__GOAL OF THE EXERCISE__: Give the lines below as a JSON list of strings, one string per line, with blank lines omitted. Leave the pictures out of the list.

»»

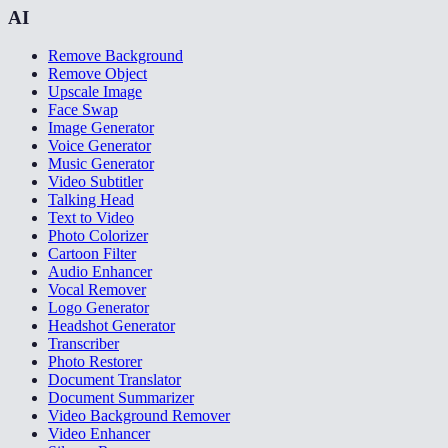
AI
Remove Background
Remove Object
Upscale Image
Face Swap
Image Generator
Voice Generator
Music Generator
Video Subtitler
Talking Head
Text to Video
Photo Colorizer
Cartoon Filter
Audio Enhancer
Vocal Remover
Logo Generator
Headshot Generator
Transcriber
Photo Restorer
Document Translator
Document Summarizer
Video Background Remover
Video Enhancer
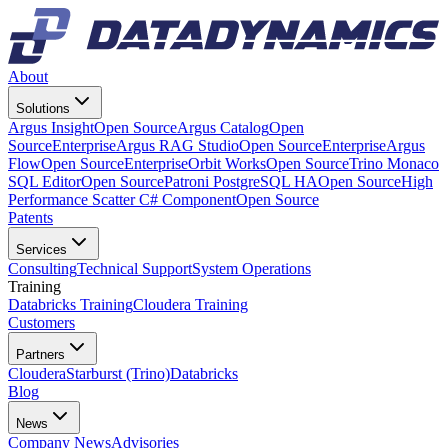
About
Solutions
Argus Insight
Open Source
Argus Catalog
Open
Source
Enterprise
Argus RAG Studio
Open Source
Enterprise
Argus
Flow
Open Source
Enterprise
Orbit Works
Open Source
Trino Monaco
SQL Editor
Open Source
Patroni PostgreSQL HA
Open Source
High
Performance Scatter C# Component
Open Source
Patents
Services
Consulting
Technical Support
System Operations
Training
Databricks Training
Cloudera Training
Customers
Partners
Cloudera
Starburst (Trino)
Databricks
Blog
News
Company News
Advisories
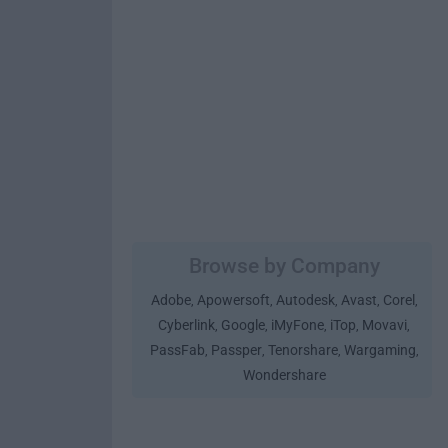
Browse by Company
Adobe
Apowersoft
Autodesk
Avast
Corel
,
,
,
,
,
Cyberlink
Google
iMyFone
iTop
Movavi
,
,
,
,
,
PassFab
Passper
Tenorshare
Wargaming
,
,
,
,
Wondershare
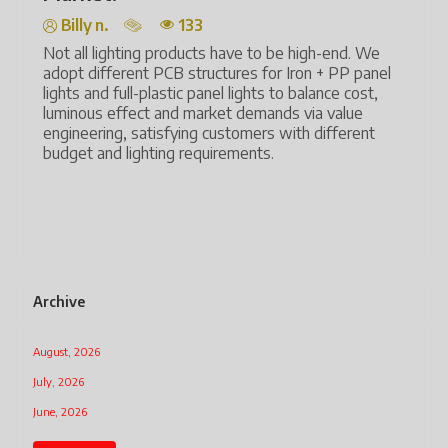
Billy n.
133
Lig
ene
Not all lighting products have to be high-end. We
aut
adopt different PCB structures for Iron + PP panel
lights and full-plastic panel lights to balance cost,
Tec
luminous effect and market demands via value
and
engineering, satisfying customers with different
and
budget and lighting requirements.
The
har
mo
Archive
August, 2026
July, 2026
June, 2026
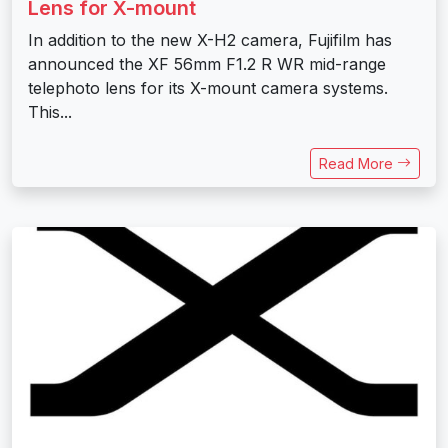
Lens for X-mount
In addition to the new X-H2 camera, Fujifilm has
announced the XF 56mm F1.2 R WR mid-range
telephoto lens for its X-mount camera systems.
This...
Read More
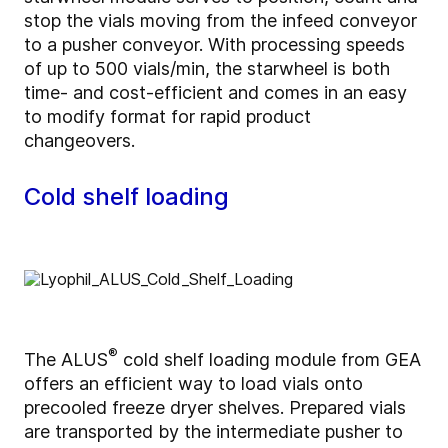
stop the vials moving from the infeed conveyor
to a pusher conveyor. With processing speeds
of up to 500 vials/min, the starwheel is both
time- and cost-efficient and comes in an easy
to modify format for rapid product
changeovers.
Cold shelf loading
®
The ALUS
cold shelf loading module from GEA
offers an efficient way to load vials onto
precooled freeze dryer shelves. Prepared vials
are transported by the intermediate pusher to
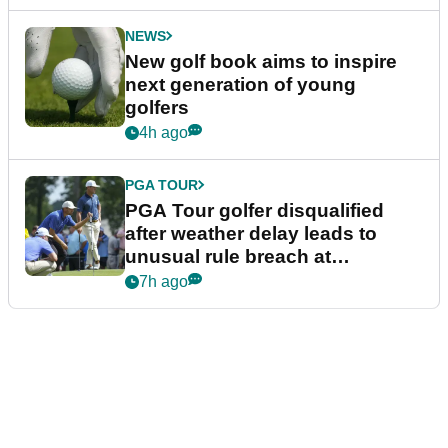
NEWS
New golf book aims to inspire
next generation of young
golfers
4h ago
PGA TOUR
PGA Tour golfer disqualified
after weather delay leads to
unusual rule breach at
Wyndham Championship
7h ago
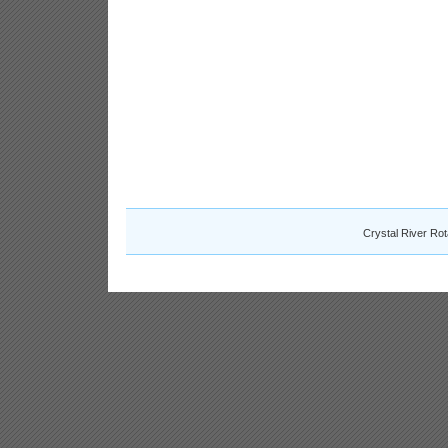
Crystal River Ro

««

__YOUR RESPONSE__:
[
  "AI",
  "Remove Background",
  "Remove Object",
  "Upscale Image",
  "Face Swap",
  "Image Generator",
  "Voice Generator",
  "Music Generator",
  "Video Subtitler",
  "Talking Head",
  "Text to Video",
  "Photo Colorizer",
  "Cartoon Filter",
  "Audio Enhancer",
  "Vocal Remover",
  "Logo Generator",
  "Headshot Generator",
  "Transcriber",
  "Photo Restorer",
  "Document Translator",
  "Document Summarizer",
  "Video Background Remover",
  "Video Enhancer",
  "About",
  "Solutions",
  "Argus Insight",
  "Open Source",
  "Argus Catalog",
  "Open",
  "Source",
  "Enterprise",
  "Argus RAG Studio",
  "Open Source",
  "Enterprise",
  "Argus",
  "Flow",
  "Open Source",
  "Enterprise",
  "Orbit Works",
  "Open Source",
  "Trino Monaco",
  "SQL Editor",
  "Open Source",
  "Patroni PostgreSQL HA",
  "Open Source",
  "High",
  "Performance Scatter C# Component",
  "Open Source",
  "Patents",
  "Services",
  "Consulting",
  "Technical Support",
  "System Operations",
  "Training",
  "Databricks Training",
  "Cloudera Training",
  "Customers",
  "Partners",
  "Cloudera",
  "Starburst (Trino)",
  "Databricks",
  "Blog",
  "News",
  "Company News",
  "Advisories",
  "Browse by Company",
  "Adobe",
  "Apowersoft",
  "Autodesk",
  "Avast",
  "Corel",
  ",",
  ",",
  ",",
  ",",
  ",",
  "Cyberlink",
  "Google",
  "iMyFone",
  "iTop",
  "Movavi",
  ",",
  ",",
  ",",
  ",",
  ",",
  "PassFab",
  "Passper",
  "Tenorshare",
  "Wargaming",
  ",",
  ",",
  ",",
  ",",
  "Wondershare",
  "Billy n.",
  "133",
  "Lig",
  "ene",
  "Not all lighting products have to be high-end. We",
  "aut",
  "adopt different PCB structures for Iron + PP panel",
  "lights and full-plastic panel lights to balance cost,",
  "Tec",
  "luminous effect and market demands via value",
  "and",
  "engineering, satisfying customers with different",
  "and",
  "budget and lighting requirements.",
  "The",
  "har",
  "mo",
  "Archive",
  "August, 2026",
  "July, 2026",
  "June, 2026",
  "Lens for X-mount",
  "In addition to the new X-H2 camera, Fujifilm has",
  "announced the XF 56mm F1.2 R WR mid-range",
  "telephoto lens for its X-mount camera systems.",
  "This...",
  "Read More",
  "stop the vials moving from the infeed conveyor",
  "to a pusher conveyor. With processing speeds",
  "of up to 500 vials/min, the starwheel is both",
  "time- and cost-efficient and comes in an easy",
  "to modify format for rapid product",
  "changeovers.",
  "Cold shelf loading",
  "®",
  "The ALUS",
  "cold shelf loading module from GEA",
  "offers an efficient way to load vials onto",
  "precooled freeze dryer shelves. Prepared vials",
  "are transported by the intermediate pusher to",
  "NEWS",
  "New golf book aims to inspire",
  "next generation of young",
  "golfers",
  "4h ago",
  "PGA TOUR",
  "PGA Tour golfer disqualified",
  "after weather delay leads to",
  "unusual rule breach at",
  "Wyndham Championship",
  "7h ago",
  "Crystal River Ro"
]